Zhejiang University / StepFun · 2026-04-15 · notable

SpatialEvo — Self-Evolving 3D Spatial Reasoning with Deterministic Geometric Environments

ZJU + StepFun release SpatialEvo: a self-evolving VLM framework for 3D spatial reasoning that uses point clouds and camera poses as deterministic reward oracles. No manual annotation needed. 3B and 7B Apache 2.0 weights on HuggingFace, 16 task categories.

SpatialEvo GitHub repository — self-evolving 3D spatial reasoning framework by ZJU and StepFun

3D spatial reasoning that self-improves using geometry as its own reward signal — no annotations required.

What is it?

SpatialEvo is a self-evolving framework for teaching vision-language models to reason about 3D space.
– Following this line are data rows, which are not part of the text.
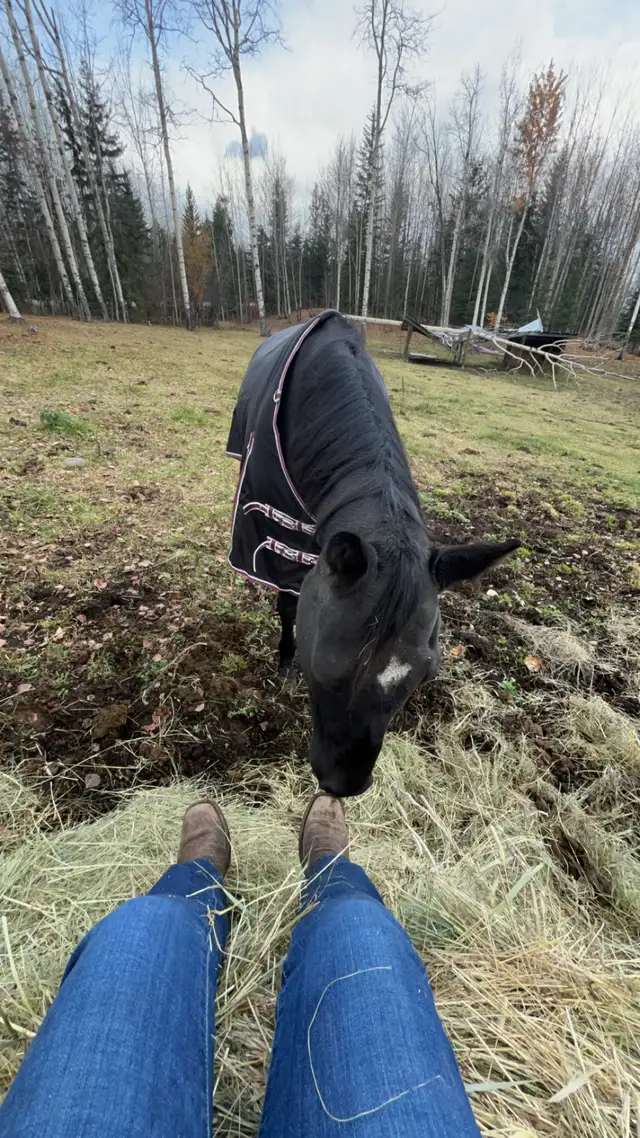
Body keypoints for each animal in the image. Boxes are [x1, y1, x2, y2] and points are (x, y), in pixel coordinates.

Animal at [226, 310, 519, 797]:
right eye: (325, 663)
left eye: (425, 672)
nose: (344, 783)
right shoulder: (274, 534)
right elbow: (286, 601)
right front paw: (285, 664)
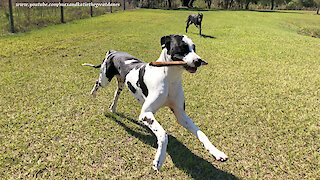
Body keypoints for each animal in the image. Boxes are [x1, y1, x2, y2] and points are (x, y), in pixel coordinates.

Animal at [82, 34, 228, 171]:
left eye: (194, 48)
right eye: (182, 48)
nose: (199, 60)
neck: (169, 78)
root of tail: (113, 51)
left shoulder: (181, 115)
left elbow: (201, 133)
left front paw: (216, 152)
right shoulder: (146, 114)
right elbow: (163, 134)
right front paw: (159, 159)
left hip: (121, 83)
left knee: (116, 94)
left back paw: (113, 108)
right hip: (105, 79)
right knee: (97, 83)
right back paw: (94, 94)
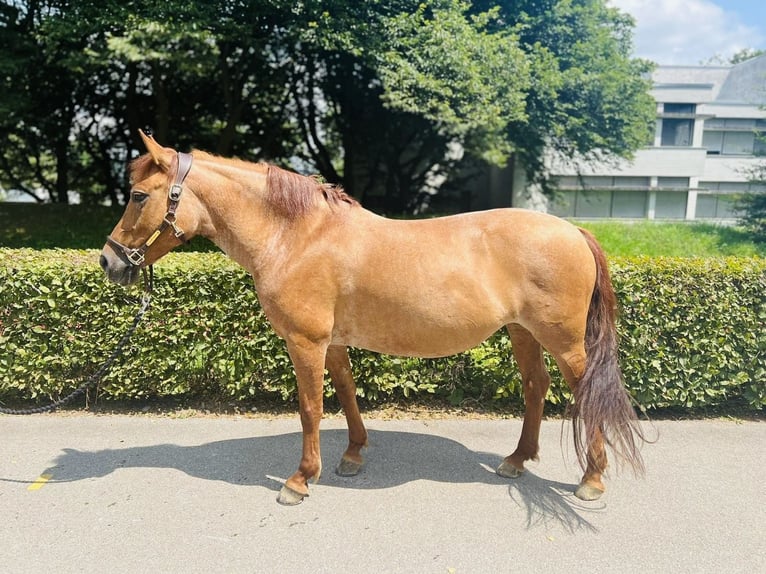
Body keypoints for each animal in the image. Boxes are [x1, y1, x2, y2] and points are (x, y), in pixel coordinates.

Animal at [99, 132, 644, 508]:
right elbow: (345, 394)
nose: (109, 262)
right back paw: (515, 461)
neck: (298, 237)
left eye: (139, 196)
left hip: (564, 340)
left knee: (584, 393)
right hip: (522, 332)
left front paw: (300, 480)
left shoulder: (305, 342)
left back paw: (591, 479)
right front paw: (353, 455)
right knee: (535, 387)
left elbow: (311, 408)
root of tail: (573, 230)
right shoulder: (333, 342)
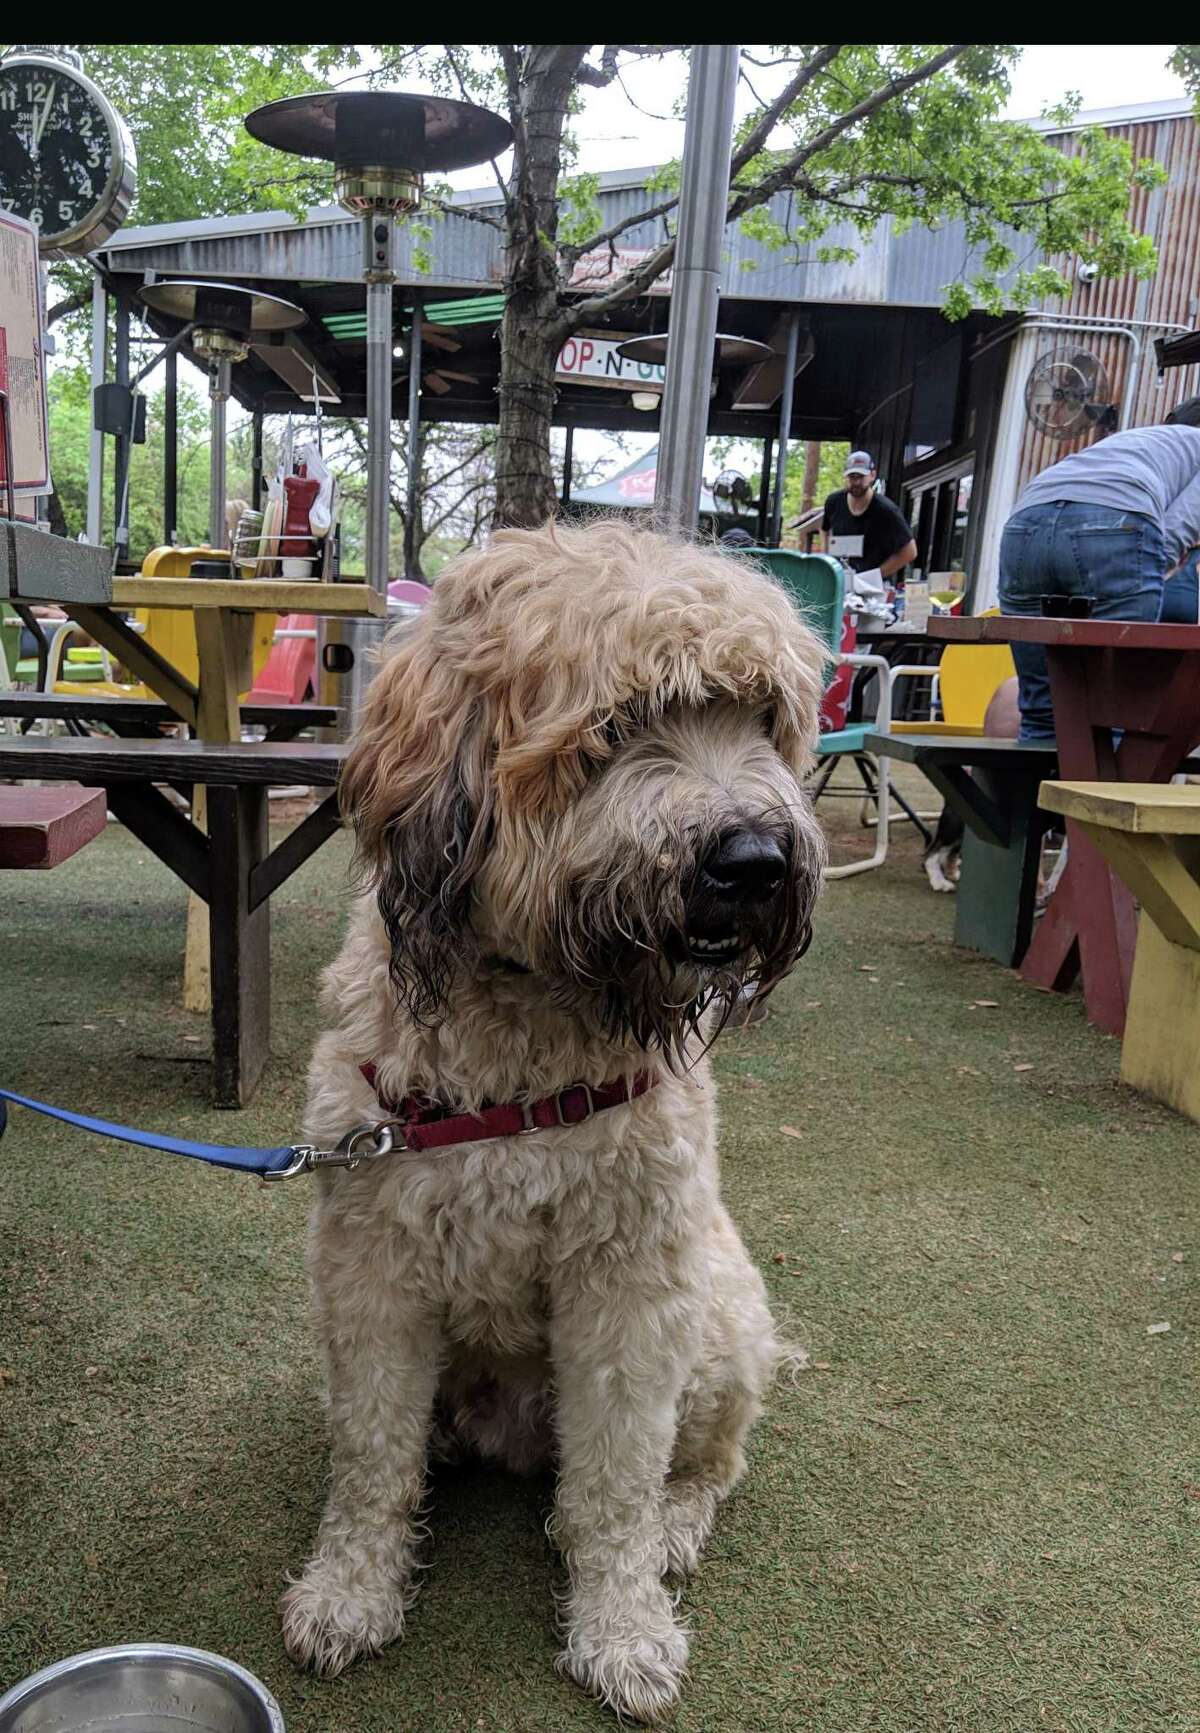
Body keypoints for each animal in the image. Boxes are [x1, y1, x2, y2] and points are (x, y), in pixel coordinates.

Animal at [280, 516, 825, 1719]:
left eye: (762, 718)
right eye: (620, 724)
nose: (756, 861)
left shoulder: (630, 1283)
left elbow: (614, 1483)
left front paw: (622, 1625)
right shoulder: (372, 1265)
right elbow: (372, 1454)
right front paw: (350, 1589)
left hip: (723, 1316)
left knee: (709, 1463)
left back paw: (675, 1526)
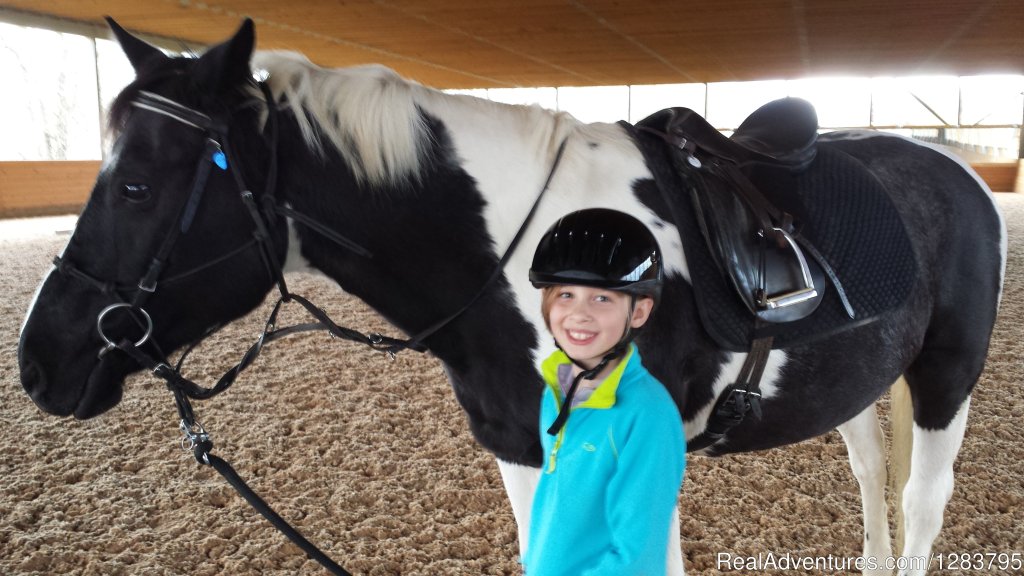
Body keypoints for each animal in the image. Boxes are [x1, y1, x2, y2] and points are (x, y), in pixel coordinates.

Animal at [19, 17, 1003, 573]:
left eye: (136, 186)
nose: (39, 364)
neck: (528, 254)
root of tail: (952, 167)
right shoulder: (523, 453)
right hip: (854, 382)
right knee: (871, 479)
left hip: (946, 379)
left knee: (923, 503)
Instead of relying on human labels or model-consensus pseudo-labels, it derives ground truth directly from point clouds and camera poses — physical geometry that is deterministically computable. A single shared-parameter model alternates between generating spatial questions and solving them, improving across 16 task categories including depth estimation, object counting, orientation, and relative positioning. Apache 2.0 weights are released for 3B and 7B scales based on Qwen2.5-VL.

How does it work?

The Deterministic Geometric Environment (DGE) wraps unannotated 3D scene assets (ScanNet, ScanNet++, ARKitScenes) in an online reward oracle that evaluates any spatial question-answer pair against exact geometric ground truth. The model trains under GRPO, alternating questioner and solver roles within a single shared-parameter policy. A task scheduler tracks per-category accuracy and concentrates training on the weakest categories, producing an adaptive curriculum without manual design.

Why does it matter?

Self-evolving training has a known failure mode in spatial tasks: models learn to agree with themselves rather than with physical reality, so errors accumulate. By anchoring rewards in computable geometry rather than model consensus, SpatialEvo sidesteps this. Consistent improvements on 9 benchmarks at two scales without degrading general multimodal performance suggest the approach generalizes. Open weights and code make it immediately applicable to embodied AI and robotics research.

Who is it for?

Researchers and engineers working on embodied AI, robotics perception, or spatial reasoning in VLMs.

Try it

git clone https://github.com/ZJU-REAL/SpatialEvo

Key numbers

Model sizes: 3B and 7B
Spatial task categories: 16
3B avg (9 benchmarks): 51.1%
7B avg (9 benchmarks): 54.7%
License: Apache 2.0